====== Text provided
I think a dedicated revset to find the first generation, for lack of a better word, of predecessors is useful.  I use it all the time to ensure rebase/evolve conflict resolution didn’t drop anything, though it only works if it wasn’t split or folded.

There was a proposal for short handing something like this, so maybe a dedicated predicate won’t be needed in the future.  But it would be nice if the template and revset agreed, and I don’t see an “all” template as being as useful as the current one.

http://mercurial.markmail.org/thread/sjnnwa43s4eksu62
Boris Feld - Jan. 16, 2018, 1:20 p.m.
On Tue, 2018-01-16 at 08:05 -0500, Matt Harbison wrote:
> On Jan 16, 2018, at 5:26 AM, Boris Feld <boris.feld@octobus.net>
> wrote:
> 
> > On Sun, 2018-01-14 at 17:26 +0900, Yuya Nishihara wrote:
> > > On Sun, 14 Jan 2018 00:22:05 -0500, Matt Harbison wrote:
> > > > On Sat, 13 Jan 2018 21:11:45 -0500, Yuya Nishihara <yuya@tcha.o
> > > > rg>
> > > > wrote:
> > > > 
> > > > > On Sat, 13 Jan 2018 02:23:16 -0500, Matt Harbison wrote:
> > > > > > # HG changeset patch
> > > > > > # User Matt Harbison <matt_harbison@yahoo.com>
> > > > > > # Date 1514706889 18000
> > > > > > #      Sun Dec 31 02:54:49 2017 -0500
> > > > > > # Node ID 66976f55793cced57929dedc8993204be340c717
> > > > > > # Parent  868cc63bfe9d7d7f5b40bc8cd70175cf1a608a95
> > > > > > lfs: migrate most file filtering from threshold to custom
> > > > > > filter
> > > > > 
> > > > > Queued, thanks.
> > > > > 
> > > > > > -    threshold = repo.ui.configbytes('lfs', 'threshold')
> > > > > > +    trackspec = repo.ui.config('lfs', 'track')
> > > > > > 
> > > > > > -    repo.svfs.options['lfsthreshold'] = threshold
> > > > > > +    # deprecated config: lfs.threshold
> > > > > > +    threshold = repo.ui.configbytes('lfs', 'threshold')
============
====== Data records
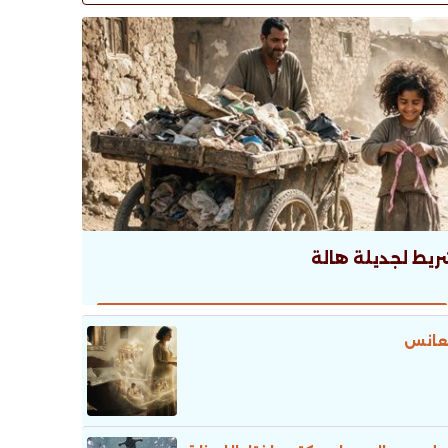
ريط لجديلة هالة
عانس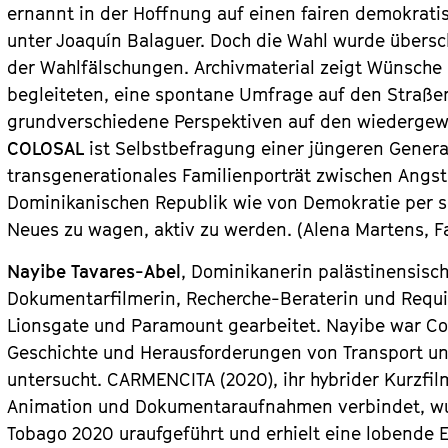
ernannt in der Hoffnung auf einen fairen demokrati
unter Joaquín Balaguer. Doch die Wahl wurde übersc
der Wahlfälschungen. Archivmaterial zeigt Wünsche
begleiteten, eine spontane Umfrage auf den Straß
grundverschiedene Perspektiven auf den wiedergewä
COLOSAL
ist Selbstbefragung einer jüngeren Generat
transgenerationales Familienporträt zwischen Angst
Dominikanischen Republik wie von Demokratie per se
Neues zu wagen, aktiv zu werden. (Alena Martens, Fa
Nayibe Tavares-Abel
, Dominikanerin palästinensisch
Dokumentarfilmerin, Recherche-Beraterin und Requisi
Lionsgate und Paramount gearbeitet. Nayibe war C
Geschichte und Herausforderungen von Transport un
untersucht.
CARMENCITA
(2020), ihr hybrider Kurzf
Animation und Dokumentaraufnahmen verbindet, wur
Tobago 2020 uraufgeführt und erhielt eine lobende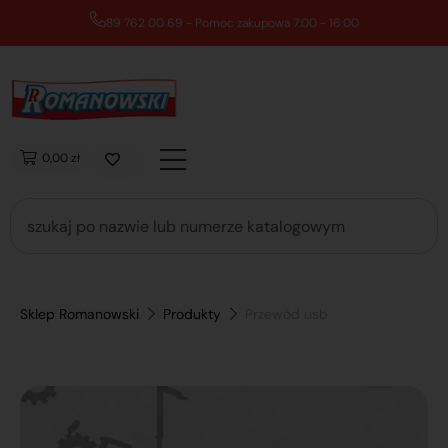
89 762 00 69 - Pomoc zakupowa 7:00 - 16:00
0,00 zł
Sklep Romanowski
Produkty
Przewód usb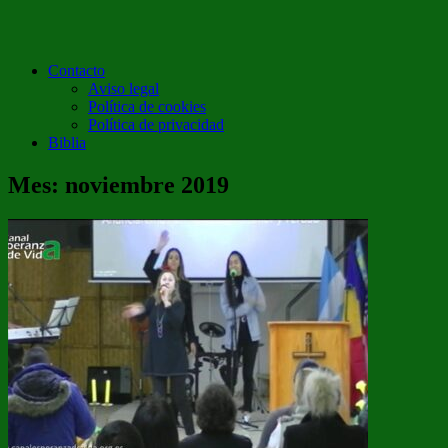
Contacto
Aviso legal
Política de cookies
Política de privacidad
Biblia
Mes:
noviembre 2019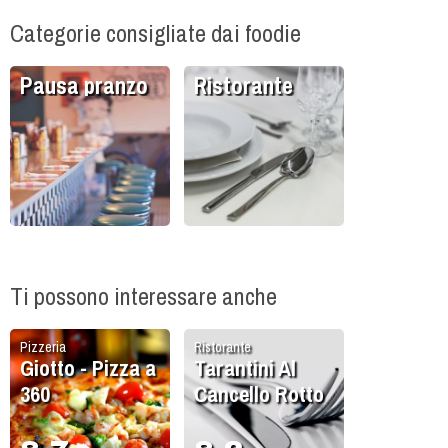
Categorie consigliate dai foodie
Pausa pranzo
Ristorante
Ti possono interessare anche
Pizzeria
Ristorante
Giotto - Pizza a
Tarantini Al
360
Cancello Rotto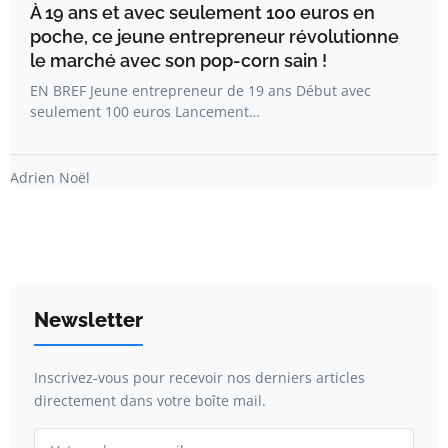
À 19 ans et avec seulement 100 euros en
poche, ce jeune entrepreneur révolutionne
le marché avec son pop-corn sain !
EN BREF Jeune entrepreneur de 19 ans Début avec
seulement 100 euros Lancement…
Adrien Noël
Newsletter
Inscrivez-vous pour recevoir nos derniers articles
directement dans votre boîte mail.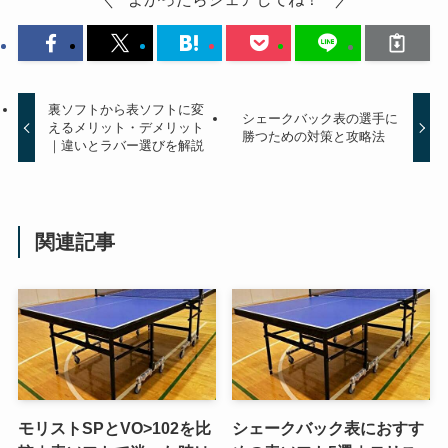
裏ソフトから表ソフトに変
シェークバック表の選手に
えるメリット・デメリット
勝つための対策と攻略法
｜違いとラバー選びを解説
関連記事
モリストSPとVO>102を比
シェークバック表におすす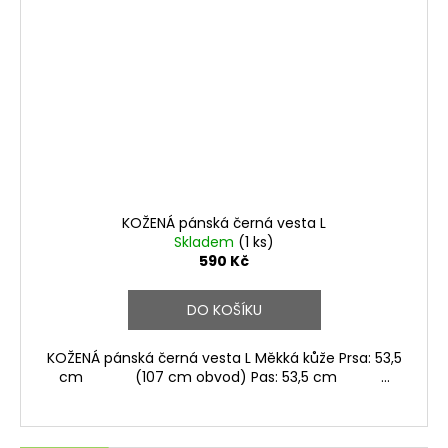
KOŽENÁ pánská černá vesta L
Skladem
(1 ks)
590 Kč
DO KOŠÍKU
KOŽENÁ pánská černá vesta L Měkká kůže Prsa: 53,5
cm (107 cm obvod) Pas: 53,5 cm ...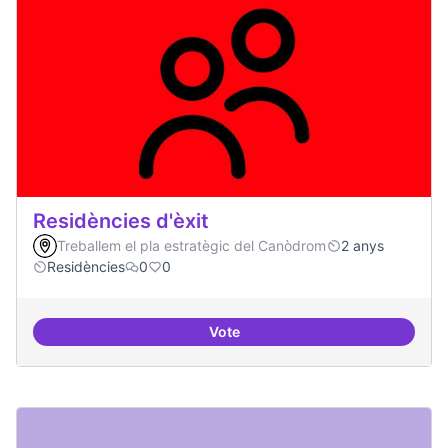
Residències d'èxit
Treballem el pla estratègic del Canòdrom
2 anys
Residències
0
0
Vote
Residències d'èxit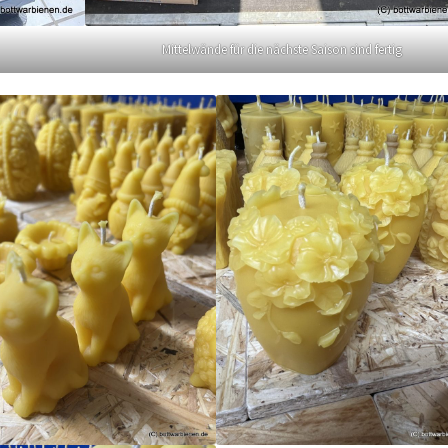
Mittelwände für die nächste Saison sind fertig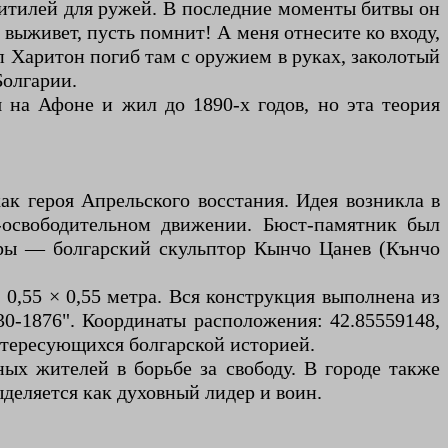
 фитилей для ружей. В последние моменты битвы он
 выживет, пусть помнит! А меня отнесите ко входу,
оп Харитон погиб там с оружием в руках, заколотый
Болгарии.
я на Афоне и жил до 1890-х годов, но эта теория
ак героя Апрельского восстания. Идея возникла в
о-освободительном движении. Бюст-памятник был
туры — болгарский скульптор Кынчо Цанев (Кънчо
 0,55 × 0,55 метра. Вся конструкция выполнена из
30-1876". Координаты расположения: 42.85559148,
нтересующихся болгарской историей.
ых жителей в борьбе за свободу. В городе также
деляется как духовный лидер и воин.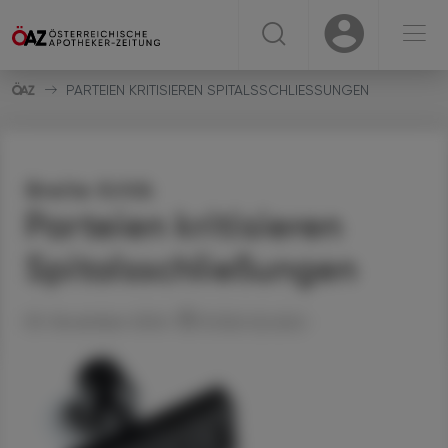
☰
USER
USER
PARTEIEN KRITISIEREN SPITALSSCHLIESSUNGEN
Breite Kritik
Parteien kritisieren
Spitalsschließungen
05. November 2024
Artikel drucken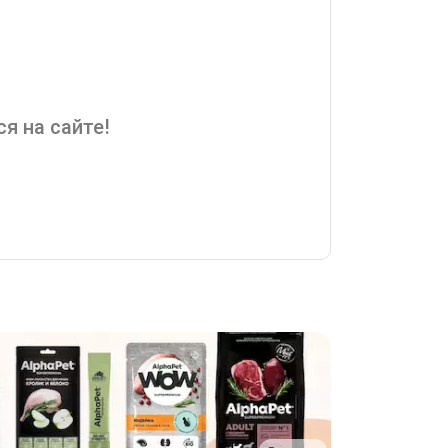
я на сайте!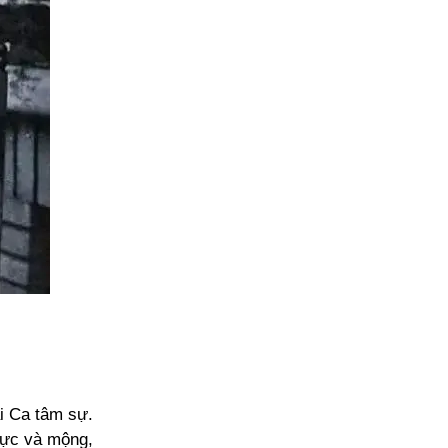
ải Ca tâm sự.
thực và mộng,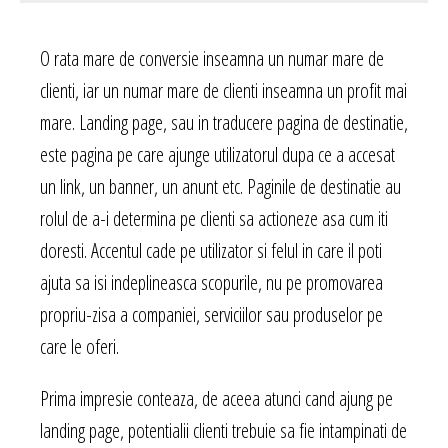
O rata mare de conversie inseamna un numar mare de
clienti, iar un numar mare de clienti inseamna un profit mai
mare. Landing page, sau in traducere pagina de destinatie,
este pagina pe care ajunge utilizatorul dupa ce a accesat
un link, un banner, un anunt etc. Paginile de destinatie au
rolul de a-i determina pe clienti sa actioneze asa cum iti
doresti. Accentul cade pe utilizator si felul in care il poti
ajuta sa isi indeplineasca scopurile, nu pe promovarea
propriu-zisa a companiei, serviciilor sau produselor pe
care le oferi.
Prima impresie conteaza, de aceea atunci cand ajung pe
landing page, potentialii clienti trebuie sa fie intampinati de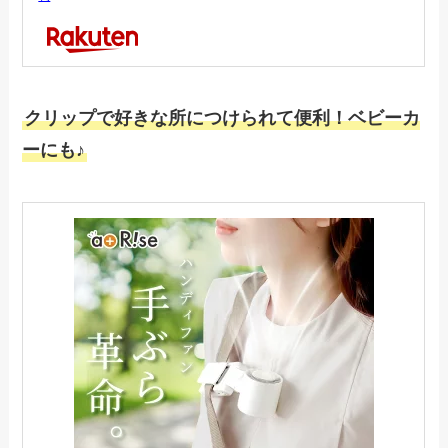
クリップで好きな所につけられて便利！ベビーカ
ーにも♪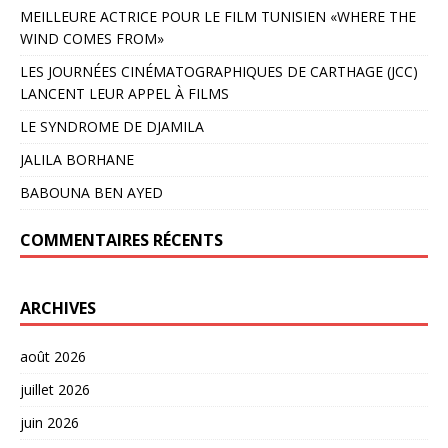
MEILLEURE ACTRICE POUR LE FILM TUNISIEN «WHERE THE
WIND COMES FROM»
LES JOURNÉES CINÉMATOGRAPHIQUES DE CARTHAGE (JCC)
LANCENT LEUR APPEL À FILMS
LE SYNDROME DE DJAMILA
JALILA BORHANE
BABOUNA BEN AYED
COMMENTAIRES RÉCENTS
ARCHIVES
août 2026
juillet 2026
juin 2026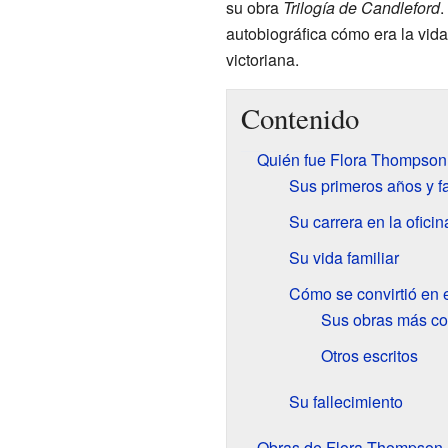
su obra
Trilogía de Candleford
.
autobiográfica cómo era la vid
victoriana.
Contenido
Quién fue Flora Thompson
Sus primeros años y f
Su carrera en la ofici
Su vida familiar
Cómo se convirtió en e
Sus obras más co
Otros escritos
Su fallecimiento
Obras de Flora Thompson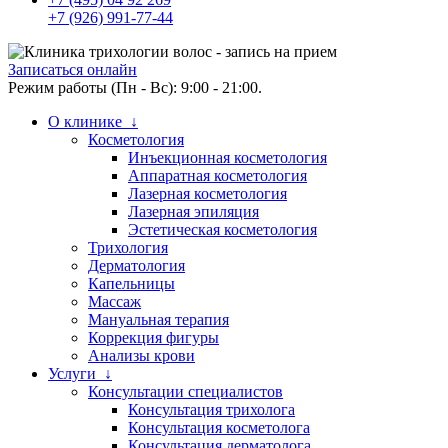
+7 (926) 991-77-44
Записаться онлайн
Режим работы (Пн - Вс): 9:00 - 21:00.
О клинике ↓
Косметология
Инъекционная косметология
Аппаратная косметология
Лазерная косметология
Лазерная эпиляция
Эстетическая косметология
Трихология
Дерматология
Капельницы
Массаж
Мануальная терапия
Коррекция фигуры
Анализы крови
Услуги ↓
Консультации специалистов
Консультация трихолога
Консультация косметолога
Консультация дерматолога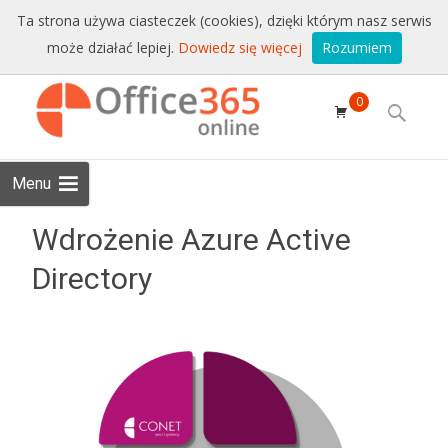
Sprzedaż i wsparcie:
+48 228771525
Ta strona używa ciasteczek (cookies), dzięki którym nasz serwis
może działać lepiej.
Dowiedz się więcej
Rozumiem
Email:
sklep@conet.pl
Skip to
0
content
Search
for:
Menu
Wdrożenie Azure Active
Directory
============
• **Work to complete**
In the Mercurial thread, what does the opening writer use a first-generation predecessor revset for?

• **Solution**
To make sure rebase or evolve conflict resolution didn't drop anything.